* [Source text]:
--

Both DVDs had healthy audio options, with Dolby 5.1, DTS 5.1 and Dolby 2.0 stereo English tracks, plus optional English subtitles. The blu-ray brings it down to just two tracks, DTS-HD 5.1 and a 2.0, but it's nice and lossless, and also has the optional subs.
Extras are another big part of what sets each disc apart. The US DVD isn't exactly barebones, featuring a commentary with Araki and his two leads, a nearly hour long video of the two stars reading selections from the original novel, and the trailer. The UK disc kept the commentary and trailer, but ditched the book reading in favor of a series of in-depth interviews (around 20 minutes each) with Araki, Heim and the two leads together. Then there's also a Q&A with Heim and Araki at a London film festival. It also has some bonus trailers, and a nice insert with notes by journalist Sloan Freer. So the special features were another good reason to import.

And again, Strand's blu enters the ring with plans to exceed. It's got the commentary, trailer and brings back the novel reading video. But it also introduces some new extras to the scene: a collection of deleted scenes and audition footage, a new interview with Heim, a short video introduction by Araki, a photo gallery and a new film festival Q&A, this time with Brady and Gordon-Levitt. There's an isolated score audio track. Oh, and there's some Strand bonus trailers, including Araki's latest film, Kaboom. What the blu-ray doesn't have, however, are Tartan's exclusive extras (the three interviews and Araki/ Heim Q&A). So if you've got the UK disc, keep it.

--

* [Exercises]:
1. List every extra the disc review says the UK disc includes.
2. Put this sentence from the disc review into Spanish: "Extras are another big part of what sets each disc apart."
The entries after this point are separate material with no connection to the disc review.

--

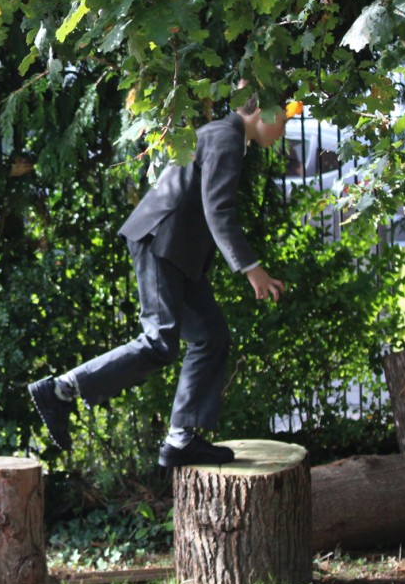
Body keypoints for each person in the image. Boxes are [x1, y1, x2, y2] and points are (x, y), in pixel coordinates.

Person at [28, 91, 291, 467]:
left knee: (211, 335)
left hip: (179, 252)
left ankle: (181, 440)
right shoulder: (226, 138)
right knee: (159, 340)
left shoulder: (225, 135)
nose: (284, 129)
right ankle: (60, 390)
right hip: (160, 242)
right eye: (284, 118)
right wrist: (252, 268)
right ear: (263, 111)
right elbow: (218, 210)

--

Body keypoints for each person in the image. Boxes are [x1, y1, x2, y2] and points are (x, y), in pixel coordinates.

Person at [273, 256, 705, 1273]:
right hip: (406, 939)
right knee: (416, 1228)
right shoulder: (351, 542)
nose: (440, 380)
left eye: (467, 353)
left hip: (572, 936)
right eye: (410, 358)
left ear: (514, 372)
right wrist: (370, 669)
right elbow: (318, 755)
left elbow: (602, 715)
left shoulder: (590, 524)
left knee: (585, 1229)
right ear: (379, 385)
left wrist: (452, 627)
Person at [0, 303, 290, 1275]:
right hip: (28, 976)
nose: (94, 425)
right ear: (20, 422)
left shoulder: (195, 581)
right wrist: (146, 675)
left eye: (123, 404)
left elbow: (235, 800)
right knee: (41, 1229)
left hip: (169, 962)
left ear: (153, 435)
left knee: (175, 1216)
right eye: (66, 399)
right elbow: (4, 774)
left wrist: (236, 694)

--

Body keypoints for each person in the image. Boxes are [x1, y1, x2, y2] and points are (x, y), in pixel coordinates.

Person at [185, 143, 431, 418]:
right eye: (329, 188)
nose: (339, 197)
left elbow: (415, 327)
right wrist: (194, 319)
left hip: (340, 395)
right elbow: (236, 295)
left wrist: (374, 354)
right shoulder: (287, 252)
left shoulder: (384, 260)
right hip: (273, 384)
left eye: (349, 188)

--

* [Solutions by task]:
1.
- Commentary
- Trailer
- In-depth interviews with Araki, Heim and the two leads together
- Q&A with Heim and Araki at a London film festival
- Bonus trailers
- Insert with notes by journalist Sloan Freer

2. Los extras son otra gran parte de lo que distingue a cada disco.